Advance Care Plan
Advance care planning is a process of thinking and talking about your values and goals and what your preferences are for your current and future health care. Advance care planning is for people who are well, people who are unwell, and people in their last days of life.
An advance care plan helps you to write down your advance care planning wishes. It contains information about your personal, cultural and spiritual values, and your instructions and wishes for health treatment and end of life care to be followed if you are unable to communicate these yourself. This includes consent for care you would like, and your refusal of treatments you would not like, to receive.
My advance care plan and guide is a national template that has been developed, by Tō tātou Reo advance care planning, especially for New Zealanders, so they can share their advance care planning preferences with their family, friends and healthcare team. For more information about advance care plans, visit the advance care planning website…

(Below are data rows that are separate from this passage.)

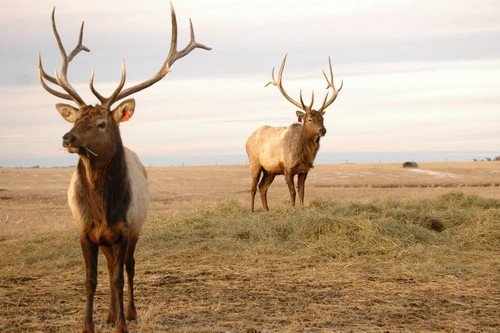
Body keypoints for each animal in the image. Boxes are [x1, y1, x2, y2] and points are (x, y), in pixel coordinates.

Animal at [38, 5, 210, 332]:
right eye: (75, 119)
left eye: (101, 123)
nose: (67, 138)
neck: (105, 209)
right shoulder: (84, 232)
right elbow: (91, 279)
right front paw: (90, 325)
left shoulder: (125, 230)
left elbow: (119, 277)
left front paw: (121, 324)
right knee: (108, 269)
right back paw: (109, 313)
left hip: (135, 229)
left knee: (128, 267)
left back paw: (128, 311)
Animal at [245, 54, 342, 210]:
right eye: (309, 119)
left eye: (322, 118)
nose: (323, 130)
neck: (303, 154)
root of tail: (247, 139)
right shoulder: (287, 169)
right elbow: (292, 193)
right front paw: (293, 208)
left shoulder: (304, 170)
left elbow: (302, 192)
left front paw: (301, 207)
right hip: (254, 162)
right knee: (253, 187)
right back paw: (253, 210)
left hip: (270, 170)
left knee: (262, 187)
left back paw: (267, 210)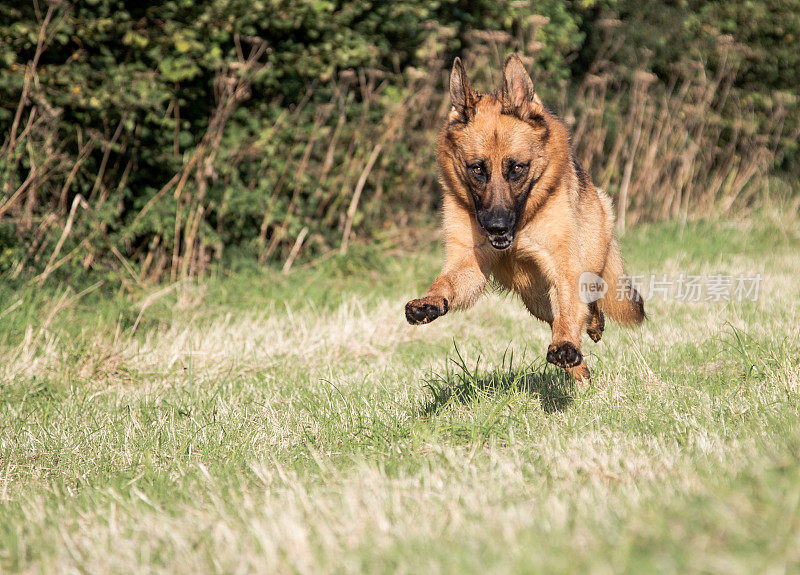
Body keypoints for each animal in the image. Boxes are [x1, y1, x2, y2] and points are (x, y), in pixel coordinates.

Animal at [406, 54, 644, 382]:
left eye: (517, 168)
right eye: (477, 169)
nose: (496, 227)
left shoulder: (563, 266)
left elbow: (570, 310)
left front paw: (565, 344)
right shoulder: (468, 261)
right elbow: (445, 282)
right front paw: (429, 301)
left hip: (584, 266)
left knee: (586, 305)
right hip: (538, 300)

Discuss your plan with your support network
It can be a good idea to discuss your advance care planning thoughts with family, friends, doctors and specialists to help make informed decisions. Once you know what you want, writing your wishes down will make it easier for family and health care teams to know your wishes, especially if you are not able to tell them yourself. This creates peace of mind for you and your loved ones.
The my advance care plan and guide template walks you through everything you need to know, and think about, to make the process of recording and sharing your plan easier.
Contact your local advance care planning team to find out about attending community advance care planning sessions to help facilitate important discussions around your future health care and read stories about other Kiwi’s advance care planning journeys.
What does an advance care plan include?
- What is important to you and what gives your life meaning. This might be cultural or religious beliefs or personal beliefs such as what suffering means to you.
- Specific concerns or fears you have about your future and getting older
- How you like to make decisions and what it would look like to have someone else make decisions for you
- Any treatments or types of care that you would or wouldn’t want
- Who you would want to make decisions on your behalf if you weren’t able to
- If there was a choice, how and where you would like to spend your last days
Sharing and storing your plan
Once you have written down what is important to you and what you want to happen, it is important to share your plan with friends and family and let them know where you keep your most recent copy. It can be a good idea to choose a time to review your plan each year, perhaps around your birthday or another significant date. If you have an Enduring Power of Attorney, it is important for them to also know about your plan and have a copy.
To establish your plan as an official document, you need to discuss it with a healthcare professional and include their contact details and signature on your plan. Doing this confirms that you were competent at the time you created your plan, that you discussed care choices you might face, that you based your plan on adequate information and that your plan was made voluntarily.
To get your advance care plan added to your medical record – for your family doctor (GP) and healthcare providers to access, contact your local Health New Zealand advance care planning team. Each district has a different process for storing and sharing advance care plans.
Advance Care Plan
Keeping your advance care plan up-to-date
It can be helpful to review your advance care plan regularly as your thoughts around treatment may change if you have changes in your situation. You may also decide to share with someone new. A good idea is to choose an annual review date, perhaps on your birthday or on another significant date.